[Task item]: Go over the data below line by line, and state how many lines contain the string "lblue". Give the number only.

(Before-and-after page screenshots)
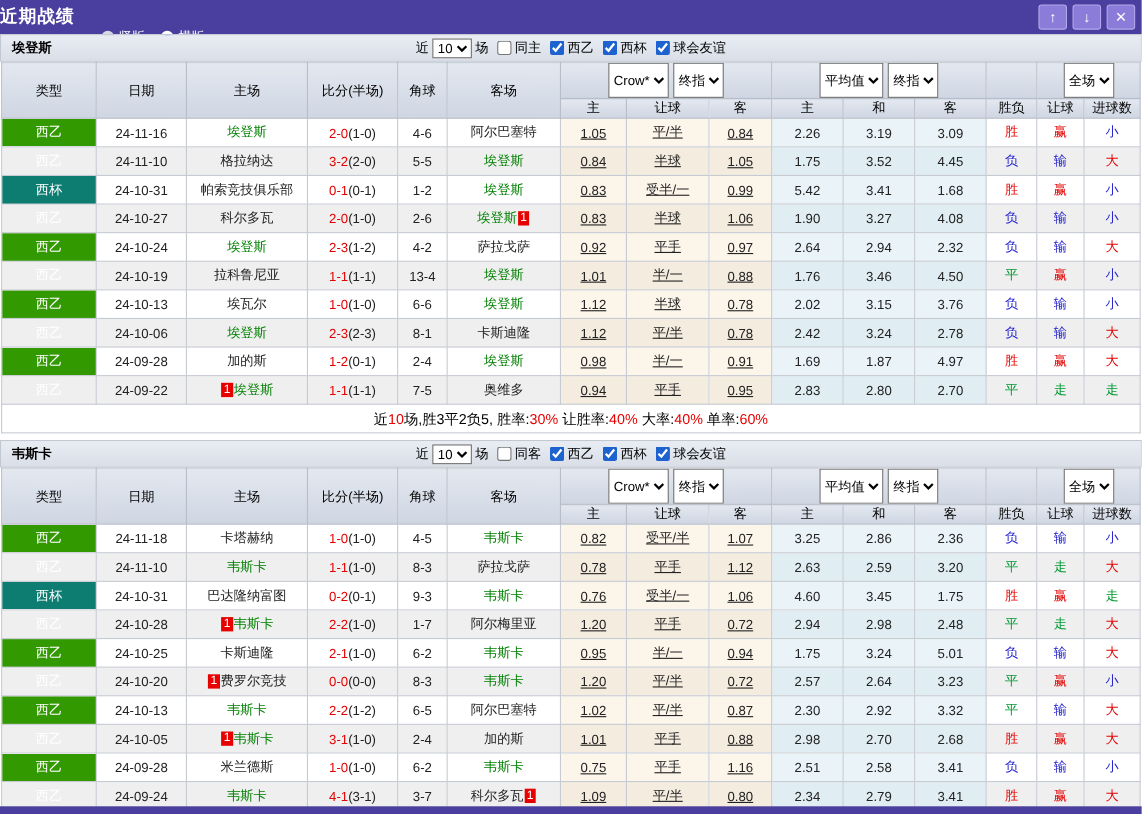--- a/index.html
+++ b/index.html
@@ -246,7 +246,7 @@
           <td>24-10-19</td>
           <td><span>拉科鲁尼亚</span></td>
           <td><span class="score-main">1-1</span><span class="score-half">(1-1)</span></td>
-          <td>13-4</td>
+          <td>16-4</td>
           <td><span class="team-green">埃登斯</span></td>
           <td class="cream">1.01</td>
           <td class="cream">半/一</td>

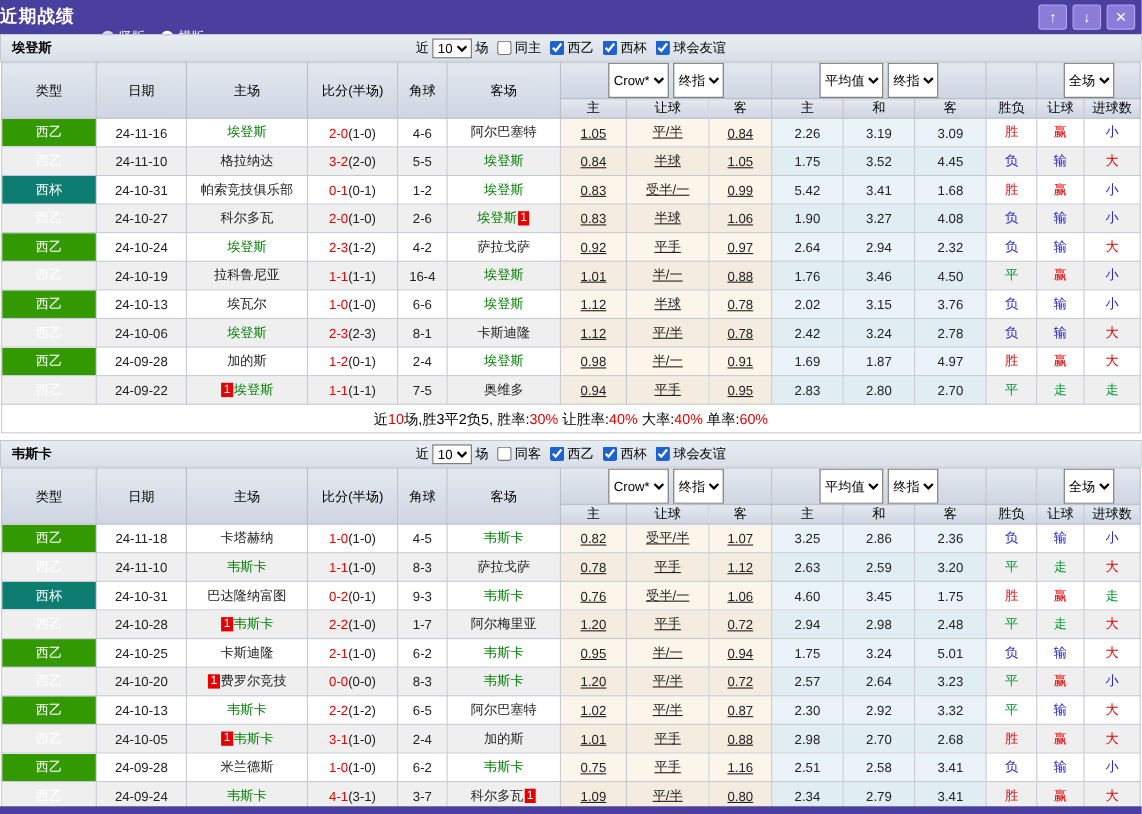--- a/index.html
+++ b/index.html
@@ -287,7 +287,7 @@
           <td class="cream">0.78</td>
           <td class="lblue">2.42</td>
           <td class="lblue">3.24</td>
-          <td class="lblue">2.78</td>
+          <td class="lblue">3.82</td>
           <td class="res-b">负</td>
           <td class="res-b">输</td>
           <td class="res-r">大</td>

[Your response]: 4